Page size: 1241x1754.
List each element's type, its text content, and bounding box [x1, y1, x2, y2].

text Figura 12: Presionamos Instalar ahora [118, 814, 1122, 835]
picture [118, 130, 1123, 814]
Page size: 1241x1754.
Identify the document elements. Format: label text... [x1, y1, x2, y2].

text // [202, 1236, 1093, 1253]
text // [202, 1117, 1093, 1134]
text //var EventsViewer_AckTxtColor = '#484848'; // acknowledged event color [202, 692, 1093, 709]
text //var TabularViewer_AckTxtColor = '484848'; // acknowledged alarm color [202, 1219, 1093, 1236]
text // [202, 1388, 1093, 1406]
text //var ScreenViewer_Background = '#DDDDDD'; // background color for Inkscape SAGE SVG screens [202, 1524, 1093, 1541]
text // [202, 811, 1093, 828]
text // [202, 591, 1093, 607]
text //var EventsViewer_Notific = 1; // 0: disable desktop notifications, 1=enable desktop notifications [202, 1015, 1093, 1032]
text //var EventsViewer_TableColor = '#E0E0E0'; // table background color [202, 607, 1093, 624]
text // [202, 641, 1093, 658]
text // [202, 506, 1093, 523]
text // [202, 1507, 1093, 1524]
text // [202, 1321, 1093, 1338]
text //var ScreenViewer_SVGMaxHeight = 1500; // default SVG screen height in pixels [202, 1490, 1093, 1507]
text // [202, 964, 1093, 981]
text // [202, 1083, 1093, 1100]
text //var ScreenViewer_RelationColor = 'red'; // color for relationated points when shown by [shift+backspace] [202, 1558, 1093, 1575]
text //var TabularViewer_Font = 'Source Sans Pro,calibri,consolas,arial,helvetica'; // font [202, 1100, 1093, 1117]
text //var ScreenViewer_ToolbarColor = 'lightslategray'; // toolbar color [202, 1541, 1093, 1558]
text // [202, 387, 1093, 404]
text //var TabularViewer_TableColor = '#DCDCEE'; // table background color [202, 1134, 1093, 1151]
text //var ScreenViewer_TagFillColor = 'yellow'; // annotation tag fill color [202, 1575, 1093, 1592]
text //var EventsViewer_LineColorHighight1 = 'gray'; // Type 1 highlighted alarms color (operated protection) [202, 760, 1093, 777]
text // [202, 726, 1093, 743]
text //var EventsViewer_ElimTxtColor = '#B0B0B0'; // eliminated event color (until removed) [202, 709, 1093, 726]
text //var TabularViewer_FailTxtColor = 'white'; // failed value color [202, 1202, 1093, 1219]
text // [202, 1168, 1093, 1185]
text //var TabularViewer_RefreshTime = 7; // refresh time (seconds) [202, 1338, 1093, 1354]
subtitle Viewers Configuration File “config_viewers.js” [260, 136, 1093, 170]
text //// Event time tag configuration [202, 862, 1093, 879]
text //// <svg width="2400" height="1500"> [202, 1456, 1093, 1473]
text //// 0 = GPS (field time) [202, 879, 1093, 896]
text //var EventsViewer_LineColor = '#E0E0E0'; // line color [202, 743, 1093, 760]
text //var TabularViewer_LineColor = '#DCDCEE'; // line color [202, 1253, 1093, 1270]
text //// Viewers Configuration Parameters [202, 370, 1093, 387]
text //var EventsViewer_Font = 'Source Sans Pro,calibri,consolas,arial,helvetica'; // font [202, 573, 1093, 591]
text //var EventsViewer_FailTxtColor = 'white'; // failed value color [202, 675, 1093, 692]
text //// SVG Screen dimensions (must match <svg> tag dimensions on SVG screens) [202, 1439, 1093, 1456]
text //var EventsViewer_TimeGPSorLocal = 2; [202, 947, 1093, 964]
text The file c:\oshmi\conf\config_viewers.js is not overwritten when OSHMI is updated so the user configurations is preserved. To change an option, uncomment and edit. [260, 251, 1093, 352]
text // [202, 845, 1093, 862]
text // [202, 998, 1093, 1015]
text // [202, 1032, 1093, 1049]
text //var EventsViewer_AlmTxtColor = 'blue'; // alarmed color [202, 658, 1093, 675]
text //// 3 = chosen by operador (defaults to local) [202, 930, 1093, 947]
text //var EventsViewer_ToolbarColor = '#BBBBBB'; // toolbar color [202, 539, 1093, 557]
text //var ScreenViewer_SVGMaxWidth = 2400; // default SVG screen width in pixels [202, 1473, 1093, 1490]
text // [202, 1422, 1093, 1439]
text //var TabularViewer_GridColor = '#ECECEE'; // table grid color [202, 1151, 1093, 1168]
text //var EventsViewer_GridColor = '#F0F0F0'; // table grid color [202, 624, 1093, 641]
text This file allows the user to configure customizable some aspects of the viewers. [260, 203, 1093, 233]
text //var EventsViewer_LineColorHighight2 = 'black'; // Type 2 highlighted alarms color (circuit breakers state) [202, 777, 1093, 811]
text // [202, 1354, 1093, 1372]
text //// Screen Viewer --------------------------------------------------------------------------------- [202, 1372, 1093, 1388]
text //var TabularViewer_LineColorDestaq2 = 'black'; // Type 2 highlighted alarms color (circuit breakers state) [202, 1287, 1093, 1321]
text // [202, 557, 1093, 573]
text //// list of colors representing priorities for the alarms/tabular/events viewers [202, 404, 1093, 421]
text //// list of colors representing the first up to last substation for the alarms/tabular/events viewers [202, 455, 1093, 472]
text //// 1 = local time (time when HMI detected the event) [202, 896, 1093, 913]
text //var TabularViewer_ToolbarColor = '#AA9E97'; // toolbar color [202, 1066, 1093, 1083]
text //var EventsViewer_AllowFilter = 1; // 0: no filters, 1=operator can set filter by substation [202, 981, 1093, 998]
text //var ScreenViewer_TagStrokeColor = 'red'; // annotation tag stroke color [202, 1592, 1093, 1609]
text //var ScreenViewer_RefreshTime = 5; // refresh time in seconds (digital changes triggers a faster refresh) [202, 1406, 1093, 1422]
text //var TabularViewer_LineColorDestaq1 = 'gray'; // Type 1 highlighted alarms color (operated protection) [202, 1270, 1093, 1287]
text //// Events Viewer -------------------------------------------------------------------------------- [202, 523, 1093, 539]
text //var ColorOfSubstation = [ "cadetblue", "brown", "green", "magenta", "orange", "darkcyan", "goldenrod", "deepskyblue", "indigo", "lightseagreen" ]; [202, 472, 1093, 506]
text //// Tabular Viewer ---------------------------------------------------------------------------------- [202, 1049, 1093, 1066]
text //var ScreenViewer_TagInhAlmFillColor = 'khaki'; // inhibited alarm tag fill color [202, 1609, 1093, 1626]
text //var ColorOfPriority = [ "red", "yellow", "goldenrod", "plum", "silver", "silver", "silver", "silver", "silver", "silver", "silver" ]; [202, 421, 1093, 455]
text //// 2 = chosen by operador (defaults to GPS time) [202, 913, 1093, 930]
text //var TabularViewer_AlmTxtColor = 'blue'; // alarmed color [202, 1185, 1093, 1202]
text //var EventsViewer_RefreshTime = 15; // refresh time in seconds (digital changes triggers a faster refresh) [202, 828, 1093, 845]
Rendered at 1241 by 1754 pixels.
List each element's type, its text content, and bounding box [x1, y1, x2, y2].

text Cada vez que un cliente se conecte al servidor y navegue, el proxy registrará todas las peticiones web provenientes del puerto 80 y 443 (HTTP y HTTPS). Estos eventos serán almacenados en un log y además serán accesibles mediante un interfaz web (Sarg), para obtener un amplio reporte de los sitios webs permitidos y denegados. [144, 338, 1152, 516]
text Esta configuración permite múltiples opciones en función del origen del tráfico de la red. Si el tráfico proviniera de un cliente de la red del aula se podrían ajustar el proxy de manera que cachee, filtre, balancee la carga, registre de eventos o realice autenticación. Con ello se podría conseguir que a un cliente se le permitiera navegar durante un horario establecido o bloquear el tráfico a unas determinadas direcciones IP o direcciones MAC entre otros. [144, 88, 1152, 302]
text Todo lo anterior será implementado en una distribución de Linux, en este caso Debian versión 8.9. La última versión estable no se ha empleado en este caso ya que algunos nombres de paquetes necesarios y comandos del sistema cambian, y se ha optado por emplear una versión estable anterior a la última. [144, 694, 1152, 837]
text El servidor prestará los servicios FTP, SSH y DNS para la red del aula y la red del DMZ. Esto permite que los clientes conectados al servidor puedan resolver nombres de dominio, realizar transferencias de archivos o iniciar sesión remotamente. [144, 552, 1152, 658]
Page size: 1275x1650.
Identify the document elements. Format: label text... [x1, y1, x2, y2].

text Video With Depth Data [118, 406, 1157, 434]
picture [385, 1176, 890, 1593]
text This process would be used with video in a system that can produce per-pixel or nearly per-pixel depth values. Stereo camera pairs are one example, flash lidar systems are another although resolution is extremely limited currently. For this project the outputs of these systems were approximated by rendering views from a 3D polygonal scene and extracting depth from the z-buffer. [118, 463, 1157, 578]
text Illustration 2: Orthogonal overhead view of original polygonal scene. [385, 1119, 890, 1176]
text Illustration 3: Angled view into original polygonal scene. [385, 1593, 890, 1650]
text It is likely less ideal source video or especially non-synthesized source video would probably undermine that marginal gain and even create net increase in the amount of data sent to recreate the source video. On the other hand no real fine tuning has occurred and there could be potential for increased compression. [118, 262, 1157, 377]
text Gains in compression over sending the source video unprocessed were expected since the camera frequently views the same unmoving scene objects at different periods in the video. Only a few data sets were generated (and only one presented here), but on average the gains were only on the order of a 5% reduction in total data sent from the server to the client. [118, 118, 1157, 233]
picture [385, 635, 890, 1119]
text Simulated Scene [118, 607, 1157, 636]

______

◆ **Objective**
List each line of the listing above that contains the string "digital". Case counts.

◆ **Written answer**
text //var ScreenViewer_RefreshTime = 5; // refresh time in seconds (digital changes triggers a faster refresh) [202, 1406, 1093, 1422]
text //var EventsViewer_RefreshTime = 15; // refresh time in seconds (digital changes triggers a faster refresh) [202, 828, 1093, 845]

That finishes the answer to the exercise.